许地山的创作多以闽、台、南亚、东南亚、印度为背景,最具异域氛围和韵致。《命命鸟》中那一幕爱情悲剧是在缅甸仰光的“瑞大光塔”的金光照耀下和“恩斯民”歌调伴奏的背景里展开的,《商人妇》在厦门到新加坡再到印度的途中接触的是《可兰经》、“阿拉”、面幕、槟榔、岸上的椰子和湖面的白鸥。与背景相适应,许地山喜好结构传奇的情节。一对少男少女尘世的爱情难以实现,便平静而喜悦地相携赴水、双双殉情(《命命鸟》);宦门小姐与当差的私奔,当差的上山为王,小姐也成了压寨夫人,最后官兵围剿,小姐跳崖身亡(《换巢鸾凤》);分别40年后的情人,再度相逢后复萌旧情,真可谓“枯杨生花”(《枯杨生花》)。1934年,《春桃》的发表标志着许地山创作风格走向现实主义的重大转变。之后,许地山也写出了以女基督徒经历来反映20世纪20年代农村生活的中篇小说《玉官》和以知识分子为题材、寓意深刻的佳篇《铁鱼底鳃》。也就是说,许地山的文学世界里出现了沉着厚重、坚毅务实的人物,洋溢着浓厚的生活气息,但它们的情节依然具有传奇的意味,神秘的宗教气氛仍然弥漫着全篇。许地山行文清丽淡雅,婉转自然,瑰丽浓艳,不求险怪奇涩,不尚佶屈聱牙。
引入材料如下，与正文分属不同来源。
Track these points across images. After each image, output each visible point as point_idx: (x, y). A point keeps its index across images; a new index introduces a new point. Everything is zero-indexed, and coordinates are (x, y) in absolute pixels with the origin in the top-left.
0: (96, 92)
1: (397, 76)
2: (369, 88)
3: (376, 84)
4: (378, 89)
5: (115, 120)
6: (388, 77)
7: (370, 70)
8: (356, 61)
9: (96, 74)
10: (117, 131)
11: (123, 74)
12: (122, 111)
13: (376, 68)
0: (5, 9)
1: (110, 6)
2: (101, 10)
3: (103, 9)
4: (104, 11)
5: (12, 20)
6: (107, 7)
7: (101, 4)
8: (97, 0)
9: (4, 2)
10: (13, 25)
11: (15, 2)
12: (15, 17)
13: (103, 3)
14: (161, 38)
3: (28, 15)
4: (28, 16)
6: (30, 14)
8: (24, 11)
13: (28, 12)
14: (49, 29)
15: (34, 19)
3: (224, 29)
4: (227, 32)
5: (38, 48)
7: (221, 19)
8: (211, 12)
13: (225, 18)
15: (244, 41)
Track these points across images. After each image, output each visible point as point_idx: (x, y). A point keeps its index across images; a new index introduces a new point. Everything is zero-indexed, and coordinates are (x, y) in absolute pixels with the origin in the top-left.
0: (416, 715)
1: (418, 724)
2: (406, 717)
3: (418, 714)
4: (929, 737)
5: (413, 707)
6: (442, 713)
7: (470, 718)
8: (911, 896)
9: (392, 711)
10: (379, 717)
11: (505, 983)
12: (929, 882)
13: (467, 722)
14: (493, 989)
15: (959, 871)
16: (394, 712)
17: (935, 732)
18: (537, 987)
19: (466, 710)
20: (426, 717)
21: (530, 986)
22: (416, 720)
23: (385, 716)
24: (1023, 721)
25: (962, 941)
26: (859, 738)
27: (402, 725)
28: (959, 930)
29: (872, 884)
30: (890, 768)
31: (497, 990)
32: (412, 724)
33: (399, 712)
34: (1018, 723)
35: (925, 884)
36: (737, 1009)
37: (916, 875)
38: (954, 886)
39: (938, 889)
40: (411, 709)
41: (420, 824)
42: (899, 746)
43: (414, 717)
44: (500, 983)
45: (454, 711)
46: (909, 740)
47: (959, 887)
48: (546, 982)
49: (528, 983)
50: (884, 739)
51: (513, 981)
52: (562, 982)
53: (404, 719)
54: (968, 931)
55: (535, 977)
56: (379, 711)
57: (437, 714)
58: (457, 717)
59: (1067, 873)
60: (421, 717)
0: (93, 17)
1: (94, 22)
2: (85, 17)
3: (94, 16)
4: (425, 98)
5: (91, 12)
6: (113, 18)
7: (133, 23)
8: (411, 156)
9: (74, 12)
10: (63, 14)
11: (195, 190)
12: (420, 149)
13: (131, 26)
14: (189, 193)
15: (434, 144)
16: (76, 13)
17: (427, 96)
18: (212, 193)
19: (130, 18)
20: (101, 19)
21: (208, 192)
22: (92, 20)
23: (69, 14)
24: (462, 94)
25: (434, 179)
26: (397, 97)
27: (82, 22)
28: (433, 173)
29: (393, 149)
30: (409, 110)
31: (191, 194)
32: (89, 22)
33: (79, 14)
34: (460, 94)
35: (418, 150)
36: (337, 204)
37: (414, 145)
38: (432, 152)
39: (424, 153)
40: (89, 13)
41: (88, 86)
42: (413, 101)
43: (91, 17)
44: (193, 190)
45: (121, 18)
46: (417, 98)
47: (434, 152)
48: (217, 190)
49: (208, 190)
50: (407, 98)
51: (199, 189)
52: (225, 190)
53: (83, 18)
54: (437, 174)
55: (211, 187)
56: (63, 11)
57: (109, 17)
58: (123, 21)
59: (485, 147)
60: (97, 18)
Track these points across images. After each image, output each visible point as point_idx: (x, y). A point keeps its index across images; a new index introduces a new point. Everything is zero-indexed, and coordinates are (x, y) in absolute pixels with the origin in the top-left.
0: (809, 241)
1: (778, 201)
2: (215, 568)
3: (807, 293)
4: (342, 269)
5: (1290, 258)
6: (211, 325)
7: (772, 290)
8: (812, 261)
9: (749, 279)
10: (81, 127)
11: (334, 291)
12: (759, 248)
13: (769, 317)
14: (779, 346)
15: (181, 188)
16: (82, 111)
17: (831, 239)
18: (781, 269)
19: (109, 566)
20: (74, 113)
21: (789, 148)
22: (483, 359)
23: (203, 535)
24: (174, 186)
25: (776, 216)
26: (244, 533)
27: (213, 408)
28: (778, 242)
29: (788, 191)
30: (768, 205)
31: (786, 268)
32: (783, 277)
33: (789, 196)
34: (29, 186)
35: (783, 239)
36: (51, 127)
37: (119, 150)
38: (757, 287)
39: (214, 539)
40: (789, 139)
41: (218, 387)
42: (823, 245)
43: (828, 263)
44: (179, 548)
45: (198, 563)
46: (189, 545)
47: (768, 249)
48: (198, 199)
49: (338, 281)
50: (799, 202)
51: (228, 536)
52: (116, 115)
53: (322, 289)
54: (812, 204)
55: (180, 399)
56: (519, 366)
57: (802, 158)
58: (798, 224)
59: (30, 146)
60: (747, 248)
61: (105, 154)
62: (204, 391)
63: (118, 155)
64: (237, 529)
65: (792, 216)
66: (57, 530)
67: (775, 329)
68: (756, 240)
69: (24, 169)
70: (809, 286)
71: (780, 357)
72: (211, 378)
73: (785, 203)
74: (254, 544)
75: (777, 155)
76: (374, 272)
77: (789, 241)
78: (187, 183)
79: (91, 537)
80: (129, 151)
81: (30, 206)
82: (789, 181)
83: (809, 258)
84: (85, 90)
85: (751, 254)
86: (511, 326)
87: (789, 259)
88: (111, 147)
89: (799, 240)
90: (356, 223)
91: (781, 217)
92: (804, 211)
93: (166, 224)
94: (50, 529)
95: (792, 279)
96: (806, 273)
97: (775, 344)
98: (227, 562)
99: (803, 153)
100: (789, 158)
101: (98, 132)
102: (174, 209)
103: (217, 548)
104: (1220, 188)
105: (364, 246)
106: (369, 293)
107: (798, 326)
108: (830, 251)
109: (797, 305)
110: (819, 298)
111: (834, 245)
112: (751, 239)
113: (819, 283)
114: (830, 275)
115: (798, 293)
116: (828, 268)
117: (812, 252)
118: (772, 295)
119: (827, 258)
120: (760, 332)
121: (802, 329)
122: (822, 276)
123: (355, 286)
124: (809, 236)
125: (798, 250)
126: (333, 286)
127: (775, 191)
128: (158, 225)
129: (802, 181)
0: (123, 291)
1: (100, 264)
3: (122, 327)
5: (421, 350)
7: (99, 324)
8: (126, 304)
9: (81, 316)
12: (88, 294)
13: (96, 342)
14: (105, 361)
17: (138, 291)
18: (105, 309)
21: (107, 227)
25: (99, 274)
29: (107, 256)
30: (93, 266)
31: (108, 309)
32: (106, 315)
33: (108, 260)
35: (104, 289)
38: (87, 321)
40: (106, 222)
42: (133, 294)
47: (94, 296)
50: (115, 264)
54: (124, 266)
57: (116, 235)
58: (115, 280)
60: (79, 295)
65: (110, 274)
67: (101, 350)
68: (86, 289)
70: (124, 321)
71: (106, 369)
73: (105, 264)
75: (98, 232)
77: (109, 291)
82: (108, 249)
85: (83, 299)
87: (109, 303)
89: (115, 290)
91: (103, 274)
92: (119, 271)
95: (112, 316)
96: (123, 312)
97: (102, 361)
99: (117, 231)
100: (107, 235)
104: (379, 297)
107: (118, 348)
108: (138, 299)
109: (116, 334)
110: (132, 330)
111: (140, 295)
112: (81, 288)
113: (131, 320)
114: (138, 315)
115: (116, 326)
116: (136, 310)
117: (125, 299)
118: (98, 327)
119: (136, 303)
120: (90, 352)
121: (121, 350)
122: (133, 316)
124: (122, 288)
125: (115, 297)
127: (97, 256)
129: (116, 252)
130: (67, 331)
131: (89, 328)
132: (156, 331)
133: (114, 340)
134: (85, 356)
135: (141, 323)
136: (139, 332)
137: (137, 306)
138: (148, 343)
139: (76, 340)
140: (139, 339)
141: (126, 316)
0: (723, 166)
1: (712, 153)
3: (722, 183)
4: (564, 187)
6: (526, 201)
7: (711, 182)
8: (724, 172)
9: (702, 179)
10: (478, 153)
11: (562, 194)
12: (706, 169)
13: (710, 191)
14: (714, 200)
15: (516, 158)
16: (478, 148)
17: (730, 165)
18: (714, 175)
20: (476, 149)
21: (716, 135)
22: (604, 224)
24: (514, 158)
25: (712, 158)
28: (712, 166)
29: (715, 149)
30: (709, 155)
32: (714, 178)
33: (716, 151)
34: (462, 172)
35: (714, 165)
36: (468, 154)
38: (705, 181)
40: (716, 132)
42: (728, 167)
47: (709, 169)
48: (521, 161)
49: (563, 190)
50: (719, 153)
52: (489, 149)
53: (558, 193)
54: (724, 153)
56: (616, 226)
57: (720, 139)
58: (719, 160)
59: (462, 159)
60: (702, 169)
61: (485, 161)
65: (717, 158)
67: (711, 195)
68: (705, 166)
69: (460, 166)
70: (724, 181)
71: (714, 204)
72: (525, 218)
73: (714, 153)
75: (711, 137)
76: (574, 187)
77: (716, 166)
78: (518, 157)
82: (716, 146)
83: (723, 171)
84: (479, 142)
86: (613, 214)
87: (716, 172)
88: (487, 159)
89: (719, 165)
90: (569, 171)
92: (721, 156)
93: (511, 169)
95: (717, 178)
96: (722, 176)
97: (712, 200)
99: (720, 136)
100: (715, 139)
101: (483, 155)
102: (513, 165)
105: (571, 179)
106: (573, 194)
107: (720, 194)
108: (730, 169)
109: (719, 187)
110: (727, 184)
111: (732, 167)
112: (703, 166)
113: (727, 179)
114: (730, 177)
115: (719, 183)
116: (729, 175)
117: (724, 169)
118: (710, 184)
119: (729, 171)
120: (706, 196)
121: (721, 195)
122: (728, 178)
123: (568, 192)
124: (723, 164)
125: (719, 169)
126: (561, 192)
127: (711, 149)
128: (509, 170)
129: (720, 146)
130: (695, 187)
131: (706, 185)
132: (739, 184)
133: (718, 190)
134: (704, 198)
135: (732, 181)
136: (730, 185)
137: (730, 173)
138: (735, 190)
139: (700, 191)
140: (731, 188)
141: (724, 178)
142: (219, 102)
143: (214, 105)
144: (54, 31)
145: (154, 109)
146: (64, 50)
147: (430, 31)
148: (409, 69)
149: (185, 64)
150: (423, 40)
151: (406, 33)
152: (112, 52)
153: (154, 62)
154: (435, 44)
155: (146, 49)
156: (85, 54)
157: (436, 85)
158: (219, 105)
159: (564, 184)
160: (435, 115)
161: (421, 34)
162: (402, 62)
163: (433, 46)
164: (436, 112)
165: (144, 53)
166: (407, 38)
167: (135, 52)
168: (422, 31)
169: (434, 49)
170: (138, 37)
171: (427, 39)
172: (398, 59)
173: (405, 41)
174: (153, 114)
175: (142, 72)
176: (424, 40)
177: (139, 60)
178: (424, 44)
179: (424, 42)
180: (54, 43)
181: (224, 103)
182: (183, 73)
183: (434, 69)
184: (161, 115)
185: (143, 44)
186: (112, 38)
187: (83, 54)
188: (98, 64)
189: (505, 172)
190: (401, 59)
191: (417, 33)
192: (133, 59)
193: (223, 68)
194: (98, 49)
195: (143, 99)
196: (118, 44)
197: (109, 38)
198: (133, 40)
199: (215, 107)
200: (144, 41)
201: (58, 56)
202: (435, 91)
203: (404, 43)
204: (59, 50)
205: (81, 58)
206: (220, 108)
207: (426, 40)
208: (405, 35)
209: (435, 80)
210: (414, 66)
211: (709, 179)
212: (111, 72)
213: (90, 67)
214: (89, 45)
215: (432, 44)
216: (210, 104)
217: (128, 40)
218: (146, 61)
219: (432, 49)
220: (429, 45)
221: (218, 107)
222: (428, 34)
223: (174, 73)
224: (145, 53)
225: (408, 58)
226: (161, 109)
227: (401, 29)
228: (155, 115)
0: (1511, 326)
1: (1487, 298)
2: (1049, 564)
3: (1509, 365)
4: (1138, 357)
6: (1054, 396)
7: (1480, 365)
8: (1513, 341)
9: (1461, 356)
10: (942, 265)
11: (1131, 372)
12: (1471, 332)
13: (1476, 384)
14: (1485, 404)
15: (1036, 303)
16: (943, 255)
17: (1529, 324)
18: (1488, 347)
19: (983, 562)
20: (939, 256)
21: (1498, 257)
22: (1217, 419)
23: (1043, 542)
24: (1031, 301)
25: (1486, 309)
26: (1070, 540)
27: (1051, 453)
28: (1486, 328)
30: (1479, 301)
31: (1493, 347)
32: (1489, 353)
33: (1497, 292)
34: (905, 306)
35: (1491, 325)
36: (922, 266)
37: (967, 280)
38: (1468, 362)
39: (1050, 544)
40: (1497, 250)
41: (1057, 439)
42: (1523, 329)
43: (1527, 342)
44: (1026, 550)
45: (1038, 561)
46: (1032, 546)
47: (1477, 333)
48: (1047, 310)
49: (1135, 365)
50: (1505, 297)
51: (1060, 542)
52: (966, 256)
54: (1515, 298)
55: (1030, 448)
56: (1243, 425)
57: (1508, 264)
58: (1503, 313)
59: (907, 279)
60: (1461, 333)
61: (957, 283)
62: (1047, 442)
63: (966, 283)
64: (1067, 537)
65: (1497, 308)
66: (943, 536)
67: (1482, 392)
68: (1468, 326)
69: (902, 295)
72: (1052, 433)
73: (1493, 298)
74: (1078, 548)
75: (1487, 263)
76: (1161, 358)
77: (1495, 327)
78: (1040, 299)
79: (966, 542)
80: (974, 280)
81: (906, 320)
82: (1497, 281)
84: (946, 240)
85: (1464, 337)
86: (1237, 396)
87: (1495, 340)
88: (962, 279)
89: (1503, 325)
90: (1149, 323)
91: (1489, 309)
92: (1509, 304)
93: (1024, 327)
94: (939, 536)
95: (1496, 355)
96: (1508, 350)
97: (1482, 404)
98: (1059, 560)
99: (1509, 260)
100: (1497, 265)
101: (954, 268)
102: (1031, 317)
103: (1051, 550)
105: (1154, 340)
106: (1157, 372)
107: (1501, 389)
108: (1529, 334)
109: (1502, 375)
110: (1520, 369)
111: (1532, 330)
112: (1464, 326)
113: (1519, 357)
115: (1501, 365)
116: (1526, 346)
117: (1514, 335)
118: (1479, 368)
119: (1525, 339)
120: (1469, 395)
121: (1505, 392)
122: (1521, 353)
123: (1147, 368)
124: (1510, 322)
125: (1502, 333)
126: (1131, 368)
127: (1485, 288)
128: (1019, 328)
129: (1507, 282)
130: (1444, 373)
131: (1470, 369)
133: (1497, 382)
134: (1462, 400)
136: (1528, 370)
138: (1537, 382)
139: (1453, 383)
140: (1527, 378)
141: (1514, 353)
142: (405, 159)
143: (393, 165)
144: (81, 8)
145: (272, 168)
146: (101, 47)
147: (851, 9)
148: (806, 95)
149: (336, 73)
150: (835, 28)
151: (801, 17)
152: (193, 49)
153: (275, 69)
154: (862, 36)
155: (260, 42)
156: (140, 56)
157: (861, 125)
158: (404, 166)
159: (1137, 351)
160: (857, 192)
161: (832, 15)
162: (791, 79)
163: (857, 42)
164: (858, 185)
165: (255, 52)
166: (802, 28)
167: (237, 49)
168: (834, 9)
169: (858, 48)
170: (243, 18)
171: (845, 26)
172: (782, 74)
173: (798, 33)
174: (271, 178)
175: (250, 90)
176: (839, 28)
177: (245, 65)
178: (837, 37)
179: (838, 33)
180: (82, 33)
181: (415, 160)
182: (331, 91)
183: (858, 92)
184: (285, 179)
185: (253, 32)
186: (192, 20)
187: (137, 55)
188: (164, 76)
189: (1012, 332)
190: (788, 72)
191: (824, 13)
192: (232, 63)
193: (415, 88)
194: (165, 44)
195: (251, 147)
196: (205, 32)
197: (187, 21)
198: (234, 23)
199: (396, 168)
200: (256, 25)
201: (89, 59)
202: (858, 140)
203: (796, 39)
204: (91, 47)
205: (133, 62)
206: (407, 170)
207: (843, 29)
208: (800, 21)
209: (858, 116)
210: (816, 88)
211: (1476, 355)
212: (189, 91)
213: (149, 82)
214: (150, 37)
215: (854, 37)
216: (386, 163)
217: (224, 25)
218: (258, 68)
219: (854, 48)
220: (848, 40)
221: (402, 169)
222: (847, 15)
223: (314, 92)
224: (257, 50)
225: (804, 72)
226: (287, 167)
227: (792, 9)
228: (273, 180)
茅盾曾说它是“**”的、“鲜红嫩绿”的[3],沈从文说它是“奢侈的,贵族的”[4],如《缀网劳蛛》开头幽园朗月、轻花淡影画面的勾勒,《黄昏后》夕照疏林、秋意阑珊氛围的笼罩,而《换巢鸾凤》里的句子:“那时刚过了端阳节期,满园里底花草依仗膏雨底恩泽都争着向太阳献它们底媚态。——鸟儿、虫儿也在这灿烂的庭园歌舞起来。和鸾独自一人站在啭丽亭下。她所穿的衣服和槛下紫蚨蝶花底颜色相仿。乍一看来,简直疑是被阳关底威力拥出来底花魂”,作者把声音、色彩、动态、静物与华丽的辞藻相融合,组成了一幅斑斓的画面。

提起许地山,人们首先想到的是他的小说。许地山确实是一个颇有名望的小说家,在20世纪20年代即独树一帜,哪怕在名家林立的30年代他的小说也不平庸。然而,他的小说数量不多,含书信体和童话体小说在内也不足30篇,《缀网劳蛛》和《危巢坠简》几乎全部包罗了许地山的小说。数量虽然不多,但名篇不少。本书第一编即以这两个集子为蓝本。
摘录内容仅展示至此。